Purpose: To evaluate the prognostic performance of 4 CT scoring systems in pediatric patients with moderate-to-severe traumatic brain injury (TBI) and develop a simplified, interpretable predictive model based on machine learning.
Methods: This retrospective study included 103 pediatric patients with moderate-to-severe TBI admitted to a tertiary children's hospital in Southwest China from September 2020 to December 2023. CT images were assessed using the Marshall score, Rotterdam score, Helsinki score, and Stockholm score. Clinical outcomes were defined by the Glasgow outcome scale (GOS) and categorized as favorable results (GOS 4-5) or unfavorable results (GOS 1-3). The dataset was divided into a training set (n=83) and a test set (n=20). Class imbalance was corrected using the random over-sampling examples method. Eight classification models were compared through 5-fold cross-validation. The Naive Bayes model showed the best performance and was simplified to include 5 key predictors. An interactive online application was developed to provide individualized prognostic estimation and visualization.

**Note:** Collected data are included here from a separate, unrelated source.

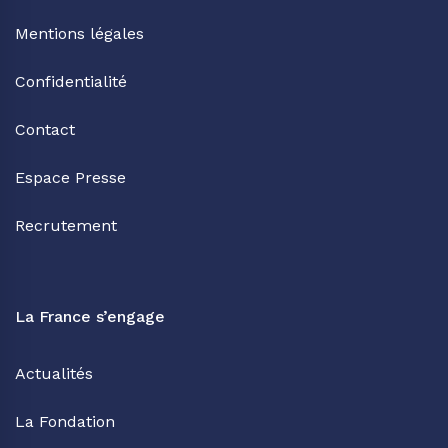
Mentions légales
Confidentialité
Contact
Espace Presse
Recrutement
La France s’engage
Actualités
La Fondation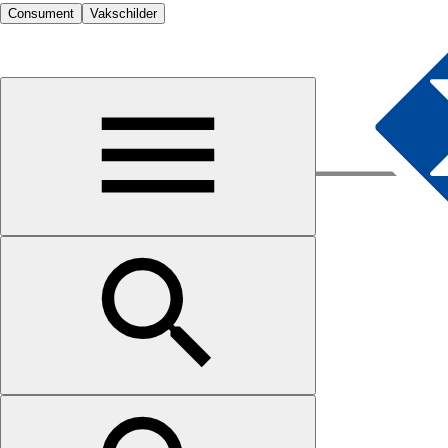
Consument
Vakschilder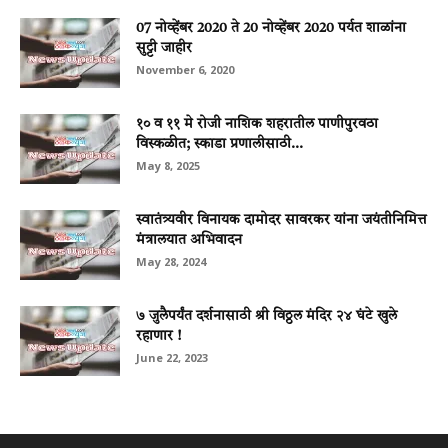
07 नोव्हेंबर 2020 ते 20 नोव्हेंबर 2020 पर्यत शाळांना
सुट्टी जाहीर
November 6, 2020
१० व ११ मे रोजी नाशिक शहरातील पाणीपुरवठा
विस्कळीत; स्काडा प्रणालीसाठी...
May 8, 2025
स्वातंत्र्यवीर विनायक दामोदर सावरकर यांना जयंतीनिमित्त
मंत्रालयात अभिवादन
May 28, 2024
७ जुलैपर्यंत दर्शनासाठी श्री विठ्ठल मंदिर २४ घंटे खुले
रहाणार !
June 22, 2023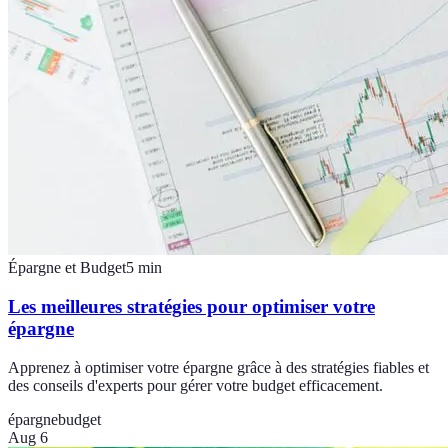
Épargne et Budget
5
min
Les meilleures stratégies pour optimiser votre
épargne
Apprenez à optimiser votre épargne grâce à des stratégies fiables et
des conseils d'experts pour gérer votre budget efficacement.
épargne
budget
Aug 6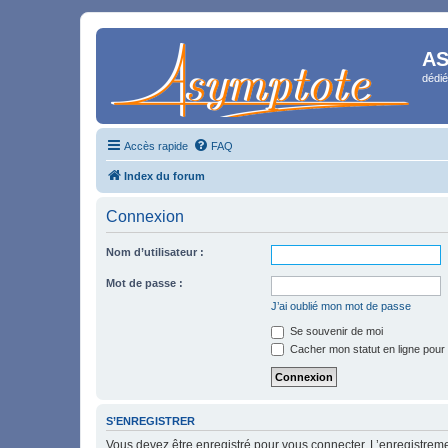
AS
dédié
Accès rapide
FAQ
Index du forum
Connexion
Nom d’utilisateur :
Mot de passe :
J’ai oublié mon mot de passe
Se souvenir de moi
Cacher mon statut en ligne pour 
S’ENREGISTRER
Vous devez être enregistré pour vous connecter. L’enregistre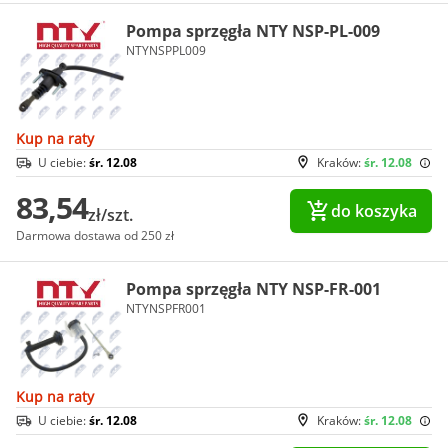
Pompa sprzęgła NTY NSP-PL-009
NTYNSPPL009
Kup na raty
U ciebie:
śr. 12.08
Kraków:
śr. 12.08
83,54
do koszyka
zł/szt.
Darmowa dostawa od 250 zł
Pompa sprzęgła NTY NSP-FR-001
NTYNSPFR001
Kup na raty
U ciebie:
śr. 12.08
Kraków:
śr. 12.08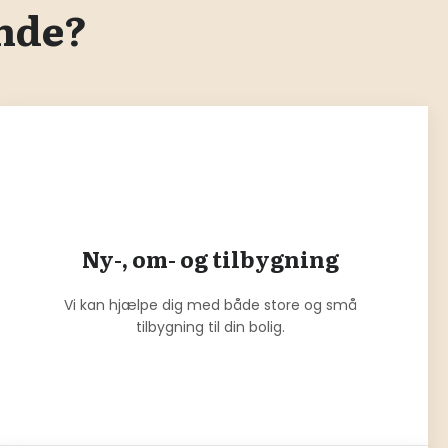
ende?
Ny-, om- og tilbygning
Vi kan hjælpe dig med både store og små
tilbygning til din bolig.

Results: The Helsinki score demonstrated the highest predictive accuracy among the 4 CT scores (area under the curve (AUC)=0.906), followed by the Stockholm score (AUC=0.897), Rotterdam score (AUC=0.837), and Marshall score (AUC=0.764). The simplified Naive Bayes model achieved an AUC of 0.930, with 100% sensitivity and 65.9% specificity in the test set. The model enables real-time outcome prediction and visual interpretation of contributing factors.
Conclusions: The simplified Naive Bayes model outperforms traditional CT scoring systems in predicting outcomes of pediatric moderate-to-severe TBI. Its easy use, interpretability, and web-based implementation support its potential for clinical application. Further prospective and multicenter studies are needed to validate these findings.